After the cortège had passed, there was a strange hiatus while the body was taken to the steps behind the rostra. Neither before nor afterwards did I ever hear such a profound silence in the centre of Rome in the middle of the day. During this ominous lull the leading mourners were filing on to the platform, and when at last the corpse appeared, Caesar’s veterans began banging their swords against their shields as they must have done on the battlefield – a terrific, warlike, intimidating din. The body was placed carefully into the golden tabernacle; Antony stepped forward to deliver the eulogy, and held up his hand for silence.
‘We come to bid farewell to no tyrant!’ he declared, his powerful voice ringing round the temples and statues. ‘We come to bid farewell to a great man foully murdered in a consecrated place by those he had pardoned and promoted!’
He had assured the Senate he would speak with moderation. He broke that assurance with his opening words, and for the next hour he worked the vast assembly, already aroused by the spectacle of the procession, to a pitch of grief and fury. He flung out his arms. He sank almost to his knees. He beat his breast. He pointed to the heavens. He recited Caesar’s achievements.
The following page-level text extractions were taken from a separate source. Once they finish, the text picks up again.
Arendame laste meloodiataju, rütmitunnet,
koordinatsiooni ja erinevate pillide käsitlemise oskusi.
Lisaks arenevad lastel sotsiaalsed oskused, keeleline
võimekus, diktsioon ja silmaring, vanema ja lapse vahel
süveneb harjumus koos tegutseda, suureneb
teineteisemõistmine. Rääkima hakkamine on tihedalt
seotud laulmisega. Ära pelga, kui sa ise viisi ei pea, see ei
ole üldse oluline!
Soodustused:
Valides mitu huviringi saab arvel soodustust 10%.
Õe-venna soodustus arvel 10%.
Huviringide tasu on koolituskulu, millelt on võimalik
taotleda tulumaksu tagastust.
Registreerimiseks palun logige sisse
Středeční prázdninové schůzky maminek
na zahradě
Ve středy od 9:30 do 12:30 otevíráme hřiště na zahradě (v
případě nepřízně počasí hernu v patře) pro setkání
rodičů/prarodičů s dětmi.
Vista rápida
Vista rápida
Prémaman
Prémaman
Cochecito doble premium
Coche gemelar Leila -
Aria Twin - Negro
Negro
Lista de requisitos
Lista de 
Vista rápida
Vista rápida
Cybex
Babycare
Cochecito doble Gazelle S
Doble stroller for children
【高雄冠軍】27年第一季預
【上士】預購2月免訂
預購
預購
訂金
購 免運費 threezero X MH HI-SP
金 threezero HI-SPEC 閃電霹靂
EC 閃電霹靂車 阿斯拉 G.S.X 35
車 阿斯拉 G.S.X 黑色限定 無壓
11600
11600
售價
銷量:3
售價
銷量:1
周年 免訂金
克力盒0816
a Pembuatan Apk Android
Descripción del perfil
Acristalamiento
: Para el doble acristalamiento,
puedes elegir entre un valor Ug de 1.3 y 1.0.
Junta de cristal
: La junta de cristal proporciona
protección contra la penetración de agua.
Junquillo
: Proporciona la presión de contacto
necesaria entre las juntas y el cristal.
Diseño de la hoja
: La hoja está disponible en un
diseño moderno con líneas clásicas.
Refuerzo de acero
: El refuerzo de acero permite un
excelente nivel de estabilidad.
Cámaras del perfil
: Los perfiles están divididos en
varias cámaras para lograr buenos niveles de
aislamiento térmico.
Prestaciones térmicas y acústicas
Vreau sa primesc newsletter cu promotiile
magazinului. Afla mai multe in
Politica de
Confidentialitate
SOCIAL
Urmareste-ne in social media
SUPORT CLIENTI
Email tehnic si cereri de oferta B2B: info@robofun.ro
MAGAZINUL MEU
He told them of Caesar’s will – the gift to every citizen, the public park, the bitter irony of his honouring of Decimus. ‘And yet this Decimus, who was like a son to him – and Brutus and Cassius and Cinna and the rest – these men swore an oath – they made a sacred promise – to serve Caesar faithfully and to protect him! The Senate has given them amnesty, but by Jupiter what revenge I should like to take if prudence did not restrain me!’ In short he used every trick of oratory that the austere Brutus had rejected. And then came his – or was it Fulvia’s? – masterstroke. He summoned up on to the platform one of the actors wearing Caesar’s lifelike mask, who in a rasping voice declaimed to the crowd that famous speech from Pacuvius’s tragedy
The impersonation was uncannily good. It was like a message from the Underworld. And then, to groans of horror, the manikin of Caesar’s corpse was raised by some mechanical contraption and rotated full circle so that all the wounds were shown.